[RECORDED DATA — start]
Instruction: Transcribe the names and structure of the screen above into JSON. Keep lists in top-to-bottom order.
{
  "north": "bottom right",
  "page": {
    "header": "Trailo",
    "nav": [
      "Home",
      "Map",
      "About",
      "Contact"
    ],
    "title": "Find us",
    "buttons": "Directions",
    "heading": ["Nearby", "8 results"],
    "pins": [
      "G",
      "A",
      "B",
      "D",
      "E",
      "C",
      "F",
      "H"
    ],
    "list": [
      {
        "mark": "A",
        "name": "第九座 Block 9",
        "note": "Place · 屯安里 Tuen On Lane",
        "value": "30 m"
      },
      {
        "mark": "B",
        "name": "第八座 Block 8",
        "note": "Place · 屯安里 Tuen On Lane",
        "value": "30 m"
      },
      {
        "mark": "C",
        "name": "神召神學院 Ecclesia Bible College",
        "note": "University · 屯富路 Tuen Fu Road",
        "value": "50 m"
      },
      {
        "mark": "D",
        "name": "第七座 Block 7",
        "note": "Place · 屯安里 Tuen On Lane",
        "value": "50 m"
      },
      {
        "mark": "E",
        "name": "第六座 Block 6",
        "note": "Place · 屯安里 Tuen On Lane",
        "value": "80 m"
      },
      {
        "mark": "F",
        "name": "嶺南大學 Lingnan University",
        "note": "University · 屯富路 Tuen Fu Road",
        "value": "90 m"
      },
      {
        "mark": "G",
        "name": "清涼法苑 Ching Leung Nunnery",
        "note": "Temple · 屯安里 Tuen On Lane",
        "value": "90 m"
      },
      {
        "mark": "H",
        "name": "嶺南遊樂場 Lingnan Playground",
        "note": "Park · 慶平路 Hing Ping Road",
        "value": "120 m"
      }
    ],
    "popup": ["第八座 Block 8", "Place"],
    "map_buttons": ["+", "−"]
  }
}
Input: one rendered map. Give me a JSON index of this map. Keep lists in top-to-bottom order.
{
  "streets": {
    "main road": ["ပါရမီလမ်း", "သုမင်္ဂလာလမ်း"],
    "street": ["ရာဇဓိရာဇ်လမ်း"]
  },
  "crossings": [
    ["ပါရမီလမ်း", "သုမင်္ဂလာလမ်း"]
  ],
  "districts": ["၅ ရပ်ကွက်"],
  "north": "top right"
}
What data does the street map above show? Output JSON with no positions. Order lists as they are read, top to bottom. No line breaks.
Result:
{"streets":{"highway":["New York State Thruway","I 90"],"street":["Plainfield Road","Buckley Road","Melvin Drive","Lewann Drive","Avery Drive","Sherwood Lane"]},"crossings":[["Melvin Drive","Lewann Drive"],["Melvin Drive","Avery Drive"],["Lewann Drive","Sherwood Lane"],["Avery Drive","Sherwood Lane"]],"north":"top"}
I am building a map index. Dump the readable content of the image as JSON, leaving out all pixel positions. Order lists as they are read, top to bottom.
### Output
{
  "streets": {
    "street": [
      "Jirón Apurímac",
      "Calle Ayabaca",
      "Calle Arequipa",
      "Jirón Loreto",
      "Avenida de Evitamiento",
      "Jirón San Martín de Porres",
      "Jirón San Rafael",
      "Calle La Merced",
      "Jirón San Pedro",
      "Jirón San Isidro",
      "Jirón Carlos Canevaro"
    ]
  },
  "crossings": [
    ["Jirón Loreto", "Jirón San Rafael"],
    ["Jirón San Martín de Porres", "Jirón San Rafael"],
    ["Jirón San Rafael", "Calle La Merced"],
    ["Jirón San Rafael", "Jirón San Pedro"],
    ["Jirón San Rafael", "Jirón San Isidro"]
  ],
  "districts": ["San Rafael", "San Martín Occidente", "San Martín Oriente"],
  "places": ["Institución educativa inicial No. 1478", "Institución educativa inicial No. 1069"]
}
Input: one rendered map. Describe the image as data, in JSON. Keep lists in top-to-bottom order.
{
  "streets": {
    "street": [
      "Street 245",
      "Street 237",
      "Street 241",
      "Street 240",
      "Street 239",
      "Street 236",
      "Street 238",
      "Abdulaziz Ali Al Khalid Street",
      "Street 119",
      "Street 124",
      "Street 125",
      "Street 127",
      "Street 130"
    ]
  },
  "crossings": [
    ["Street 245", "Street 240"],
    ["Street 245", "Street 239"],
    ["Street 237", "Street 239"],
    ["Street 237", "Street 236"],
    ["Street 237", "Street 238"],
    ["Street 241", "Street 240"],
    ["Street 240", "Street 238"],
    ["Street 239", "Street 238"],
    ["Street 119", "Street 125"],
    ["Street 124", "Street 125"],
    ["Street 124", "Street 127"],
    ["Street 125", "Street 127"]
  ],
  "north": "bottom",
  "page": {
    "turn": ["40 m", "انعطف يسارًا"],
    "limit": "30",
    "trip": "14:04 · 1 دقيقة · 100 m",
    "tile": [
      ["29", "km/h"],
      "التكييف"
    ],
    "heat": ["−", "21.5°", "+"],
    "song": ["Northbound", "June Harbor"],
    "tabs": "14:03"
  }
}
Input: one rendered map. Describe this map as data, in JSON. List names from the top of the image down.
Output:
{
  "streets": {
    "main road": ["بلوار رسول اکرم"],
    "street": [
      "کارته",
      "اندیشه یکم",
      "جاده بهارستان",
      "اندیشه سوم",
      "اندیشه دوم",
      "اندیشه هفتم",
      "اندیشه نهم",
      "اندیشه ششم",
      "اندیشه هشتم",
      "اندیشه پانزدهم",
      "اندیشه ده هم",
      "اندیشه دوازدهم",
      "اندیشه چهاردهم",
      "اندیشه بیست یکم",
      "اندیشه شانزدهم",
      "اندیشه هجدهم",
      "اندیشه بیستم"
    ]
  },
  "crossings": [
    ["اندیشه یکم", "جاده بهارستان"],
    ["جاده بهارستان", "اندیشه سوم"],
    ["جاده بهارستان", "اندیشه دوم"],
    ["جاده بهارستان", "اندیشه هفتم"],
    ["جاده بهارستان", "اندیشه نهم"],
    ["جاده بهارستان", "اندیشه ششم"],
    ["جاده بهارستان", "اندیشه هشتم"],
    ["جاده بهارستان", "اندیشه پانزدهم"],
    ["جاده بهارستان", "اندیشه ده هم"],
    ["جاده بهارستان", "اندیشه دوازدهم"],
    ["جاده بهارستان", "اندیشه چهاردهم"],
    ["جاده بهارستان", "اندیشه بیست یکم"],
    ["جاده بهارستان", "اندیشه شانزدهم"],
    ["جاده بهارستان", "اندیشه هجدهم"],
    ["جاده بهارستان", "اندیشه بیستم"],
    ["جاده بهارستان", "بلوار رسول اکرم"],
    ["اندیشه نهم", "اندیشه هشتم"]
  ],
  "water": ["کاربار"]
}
[RECORDED DATA — finish]
WORK INSTRUCTION -
With "هشتم" as the search string, filter the records and return each line that has it.

RESULT FOR THIS TASK -
      "اندیشه هشتم",
    ["جاده بهارستان", "اندیشه هشتم"],
    ["اندیشه نهم", "اندیشه هشتم"]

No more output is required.